Daha önce yazmıştım. Musa aleyhisselamın çok ileri seviyede metafizik kabiliyetleri/güçleri vardı. Hiç temas etmeden, uzaktan uzağa bile insan ya da cin şeytanlarını çarpıp öldürebiliyordu. Uzaylı insan türlerinden olup da şeytanlaşan insanları da çarpıp öldürebiliyordu. Ayrıca, çok çok ileri teknoloji seviyesinde imal edilmiş olan araçlarla cihazları da metafizik sinyallerini göndererek çarpıp bozabiliyor, düşürebiliyor, patlatabiliyordu. Bu vakada, Musa aleyhisselamın eli, Kıptinin göğsündeki bu cihaza temas edince ya da çok yaklaşınca cihaz birden bozuldu, koruma kalktı, o Kıpti sinyale girdi ve daha ayakta iken öldü. Bütün bunlar birkaç saniye sürdü.

Bu vakada Musa aleyhisselamın onu öldürme kastı yoktu ama o Kıpti bir yandan resmi yetkileri olan, bir yandan da ileri seviyede metafizikçi ve büyücü olan, çok çok şerli bir insan şeytanıydı. Daha genç yaşta çok canlar yakmıştı. Müstahakını bulmuş oldu.

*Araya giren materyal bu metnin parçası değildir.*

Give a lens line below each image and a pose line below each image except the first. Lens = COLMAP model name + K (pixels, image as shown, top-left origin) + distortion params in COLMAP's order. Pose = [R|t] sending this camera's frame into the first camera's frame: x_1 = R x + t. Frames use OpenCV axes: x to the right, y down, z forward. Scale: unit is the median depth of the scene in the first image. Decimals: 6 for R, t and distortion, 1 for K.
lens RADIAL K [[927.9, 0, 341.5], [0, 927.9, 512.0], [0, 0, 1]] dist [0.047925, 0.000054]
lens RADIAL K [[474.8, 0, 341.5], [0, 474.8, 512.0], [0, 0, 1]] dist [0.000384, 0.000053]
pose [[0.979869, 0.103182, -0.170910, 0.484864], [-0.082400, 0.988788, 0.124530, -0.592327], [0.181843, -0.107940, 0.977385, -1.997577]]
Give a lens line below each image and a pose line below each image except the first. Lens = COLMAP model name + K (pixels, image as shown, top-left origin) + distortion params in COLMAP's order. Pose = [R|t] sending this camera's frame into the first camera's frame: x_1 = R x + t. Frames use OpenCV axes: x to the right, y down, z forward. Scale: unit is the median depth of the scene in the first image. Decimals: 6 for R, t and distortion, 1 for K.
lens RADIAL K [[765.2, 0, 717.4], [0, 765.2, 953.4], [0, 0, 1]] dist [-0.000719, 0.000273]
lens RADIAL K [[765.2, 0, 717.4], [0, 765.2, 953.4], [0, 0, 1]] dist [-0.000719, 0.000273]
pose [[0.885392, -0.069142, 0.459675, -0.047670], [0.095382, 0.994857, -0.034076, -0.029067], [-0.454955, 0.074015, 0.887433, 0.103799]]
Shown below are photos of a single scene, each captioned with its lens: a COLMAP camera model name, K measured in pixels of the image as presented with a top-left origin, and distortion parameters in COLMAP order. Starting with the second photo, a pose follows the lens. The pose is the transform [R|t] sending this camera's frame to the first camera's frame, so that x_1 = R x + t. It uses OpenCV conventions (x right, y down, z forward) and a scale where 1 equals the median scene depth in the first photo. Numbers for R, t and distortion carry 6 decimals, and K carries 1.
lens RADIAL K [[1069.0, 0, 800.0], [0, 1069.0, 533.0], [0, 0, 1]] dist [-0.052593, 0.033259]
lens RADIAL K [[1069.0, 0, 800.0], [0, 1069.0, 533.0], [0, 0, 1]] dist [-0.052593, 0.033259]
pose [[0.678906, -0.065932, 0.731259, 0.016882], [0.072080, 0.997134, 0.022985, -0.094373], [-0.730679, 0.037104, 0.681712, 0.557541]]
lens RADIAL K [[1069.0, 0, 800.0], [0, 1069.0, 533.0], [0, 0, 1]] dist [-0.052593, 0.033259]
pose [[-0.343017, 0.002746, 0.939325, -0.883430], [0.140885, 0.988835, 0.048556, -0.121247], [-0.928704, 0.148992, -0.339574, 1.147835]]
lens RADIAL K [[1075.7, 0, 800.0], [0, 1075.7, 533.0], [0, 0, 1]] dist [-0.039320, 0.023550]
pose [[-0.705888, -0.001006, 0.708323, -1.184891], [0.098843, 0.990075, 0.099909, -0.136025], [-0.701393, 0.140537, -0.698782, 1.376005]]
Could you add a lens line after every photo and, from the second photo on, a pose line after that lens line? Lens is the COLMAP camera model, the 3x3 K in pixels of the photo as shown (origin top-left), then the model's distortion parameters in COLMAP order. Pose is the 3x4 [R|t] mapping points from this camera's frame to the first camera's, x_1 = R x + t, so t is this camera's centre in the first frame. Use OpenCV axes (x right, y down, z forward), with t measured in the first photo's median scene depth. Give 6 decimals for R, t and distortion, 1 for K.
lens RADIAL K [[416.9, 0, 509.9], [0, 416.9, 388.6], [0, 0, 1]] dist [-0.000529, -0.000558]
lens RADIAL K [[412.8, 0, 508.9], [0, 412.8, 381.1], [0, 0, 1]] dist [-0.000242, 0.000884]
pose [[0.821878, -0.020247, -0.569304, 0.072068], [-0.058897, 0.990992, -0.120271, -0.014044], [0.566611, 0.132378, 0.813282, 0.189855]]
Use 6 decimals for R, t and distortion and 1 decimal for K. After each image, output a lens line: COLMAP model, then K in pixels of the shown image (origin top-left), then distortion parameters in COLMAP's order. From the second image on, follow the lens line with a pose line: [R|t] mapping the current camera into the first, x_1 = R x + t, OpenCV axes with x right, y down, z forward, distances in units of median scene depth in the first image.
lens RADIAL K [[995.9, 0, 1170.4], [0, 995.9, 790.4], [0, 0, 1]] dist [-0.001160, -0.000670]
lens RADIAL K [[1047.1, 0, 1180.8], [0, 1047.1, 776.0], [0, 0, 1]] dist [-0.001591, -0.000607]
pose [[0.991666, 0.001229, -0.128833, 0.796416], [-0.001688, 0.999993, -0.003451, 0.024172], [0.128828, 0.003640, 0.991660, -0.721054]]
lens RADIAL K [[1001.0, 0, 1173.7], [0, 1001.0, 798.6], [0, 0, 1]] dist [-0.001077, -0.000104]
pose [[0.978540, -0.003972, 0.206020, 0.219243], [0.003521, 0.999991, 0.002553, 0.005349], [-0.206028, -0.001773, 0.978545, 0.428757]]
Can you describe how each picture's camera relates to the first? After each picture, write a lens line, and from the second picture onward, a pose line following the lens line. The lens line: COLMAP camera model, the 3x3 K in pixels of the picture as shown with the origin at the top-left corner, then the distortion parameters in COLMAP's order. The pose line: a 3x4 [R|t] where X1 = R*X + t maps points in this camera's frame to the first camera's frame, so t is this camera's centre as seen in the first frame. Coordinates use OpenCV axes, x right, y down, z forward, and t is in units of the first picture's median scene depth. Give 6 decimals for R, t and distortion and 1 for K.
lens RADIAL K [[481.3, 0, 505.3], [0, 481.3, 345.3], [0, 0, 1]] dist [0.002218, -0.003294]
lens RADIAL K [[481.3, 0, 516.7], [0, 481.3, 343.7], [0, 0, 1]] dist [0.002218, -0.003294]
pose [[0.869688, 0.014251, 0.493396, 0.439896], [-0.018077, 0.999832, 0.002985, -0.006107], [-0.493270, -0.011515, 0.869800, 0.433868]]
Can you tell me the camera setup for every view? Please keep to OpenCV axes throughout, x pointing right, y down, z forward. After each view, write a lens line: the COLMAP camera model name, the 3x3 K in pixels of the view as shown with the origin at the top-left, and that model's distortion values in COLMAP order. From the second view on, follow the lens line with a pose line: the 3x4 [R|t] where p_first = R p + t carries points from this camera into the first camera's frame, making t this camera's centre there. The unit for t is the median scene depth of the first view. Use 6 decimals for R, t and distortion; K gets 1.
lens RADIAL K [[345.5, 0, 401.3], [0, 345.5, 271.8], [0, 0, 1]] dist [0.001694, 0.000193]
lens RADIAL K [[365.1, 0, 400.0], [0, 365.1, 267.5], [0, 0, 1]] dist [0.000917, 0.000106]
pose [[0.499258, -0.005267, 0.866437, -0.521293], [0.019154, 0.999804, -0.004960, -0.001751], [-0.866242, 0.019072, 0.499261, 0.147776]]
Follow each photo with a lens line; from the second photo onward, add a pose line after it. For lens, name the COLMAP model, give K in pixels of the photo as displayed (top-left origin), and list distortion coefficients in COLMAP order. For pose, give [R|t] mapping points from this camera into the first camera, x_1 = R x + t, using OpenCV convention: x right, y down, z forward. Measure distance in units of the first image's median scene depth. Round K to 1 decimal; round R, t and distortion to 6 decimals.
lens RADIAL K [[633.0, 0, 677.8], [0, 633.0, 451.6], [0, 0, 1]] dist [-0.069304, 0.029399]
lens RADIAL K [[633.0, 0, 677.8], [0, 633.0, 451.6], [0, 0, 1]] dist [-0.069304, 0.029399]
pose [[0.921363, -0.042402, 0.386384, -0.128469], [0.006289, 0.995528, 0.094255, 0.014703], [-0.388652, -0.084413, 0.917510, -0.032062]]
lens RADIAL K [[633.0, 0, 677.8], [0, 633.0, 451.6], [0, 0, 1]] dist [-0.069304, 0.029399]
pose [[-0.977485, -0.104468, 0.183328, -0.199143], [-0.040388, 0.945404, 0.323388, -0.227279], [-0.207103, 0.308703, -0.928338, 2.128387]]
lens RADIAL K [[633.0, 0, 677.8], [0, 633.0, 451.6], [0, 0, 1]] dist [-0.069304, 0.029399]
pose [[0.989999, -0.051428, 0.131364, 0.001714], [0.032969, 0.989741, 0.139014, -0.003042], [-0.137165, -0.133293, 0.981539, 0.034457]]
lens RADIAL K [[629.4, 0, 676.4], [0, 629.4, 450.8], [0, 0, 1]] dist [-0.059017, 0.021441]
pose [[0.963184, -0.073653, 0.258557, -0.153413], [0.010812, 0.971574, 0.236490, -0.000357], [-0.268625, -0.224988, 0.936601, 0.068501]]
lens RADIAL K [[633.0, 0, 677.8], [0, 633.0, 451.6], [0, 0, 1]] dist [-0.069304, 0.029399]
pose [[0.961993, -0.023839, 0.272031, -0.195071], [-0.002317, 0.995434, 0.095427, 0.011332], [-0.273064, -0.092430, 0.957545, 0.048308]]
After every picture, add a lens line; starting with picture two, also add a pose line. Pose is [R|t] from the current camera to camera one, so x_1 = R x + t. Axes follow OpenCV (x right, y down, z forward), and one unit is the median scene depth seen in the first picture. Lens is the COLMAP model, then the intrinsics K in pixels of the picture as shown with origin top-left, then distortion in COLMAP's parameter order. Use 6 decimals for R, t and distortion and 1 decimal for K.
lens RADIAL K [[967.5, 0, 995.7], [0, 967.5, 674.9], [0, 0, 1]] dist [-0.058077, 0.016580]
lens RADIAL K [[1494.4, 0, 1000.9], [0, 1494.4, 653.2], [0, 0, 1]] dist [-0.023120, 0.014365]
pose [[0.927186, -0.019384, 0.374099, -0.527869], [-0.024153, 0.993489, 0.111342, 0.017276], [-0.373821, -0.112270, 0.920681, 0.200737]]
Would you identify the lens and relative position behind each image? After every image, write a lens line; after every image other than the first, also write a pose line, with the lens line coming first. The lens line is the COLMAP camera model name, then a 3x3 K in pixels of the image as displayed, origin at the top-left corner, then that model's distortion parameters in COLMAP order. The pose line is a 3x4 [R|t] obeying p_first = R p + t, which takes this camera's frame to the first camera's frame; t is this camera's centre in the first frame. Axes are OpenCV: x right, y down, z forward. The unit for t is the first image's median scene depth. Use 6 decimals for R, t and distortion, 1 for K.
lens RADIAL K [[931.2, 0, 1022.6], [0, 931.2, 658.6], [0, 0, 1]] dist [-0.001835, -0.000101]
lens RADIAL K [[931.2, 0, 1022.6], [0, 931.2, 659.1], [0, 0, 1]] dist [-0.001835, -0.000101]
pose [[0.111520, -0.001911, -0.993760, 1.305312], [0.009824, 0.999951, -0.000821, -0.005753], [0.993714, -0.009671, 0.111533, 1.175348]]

Hazret-i Musa, bu nedenle Firavunun şerrinden çekindi ve Medyen’e gitti. Çünkü çarpılarak ölen o Kıpti, firavunun mühim adamlarındadı. Yine daha önce yazmıştım. Musa aleyhisselamın elini koynuna sokup çıkarınca, elinin bembeyaz olup ışık yayması mucizesini… Işık diye bilinen şey de çok güçlü seviyedeki metafizik kabiliyetiydi. Bu konuda gücü, mucizevi seviyedeydi. Elinden çıkan metafizik sinyallerle, yakınındaki ya da uzaktaki düşmanlarını tek tek ya da topluca çarpıp öldürebiliyordu.

Bu mucizevi kabiliyeti ve bir de mucizevi hususiyetlere sahip olan asası, Kur’an-ı Kerim’deki Kasas suresinde, 32-33. ayet-i kerimelerinde mevzu edilmiştir:

“Bu iki mucize firavun ve adamlarına karşı rabbinin iki delilidir. Doğrusu onlar yoldan çıkmış bir millettir. Firavun’a git, doğrusu o azmıştır.”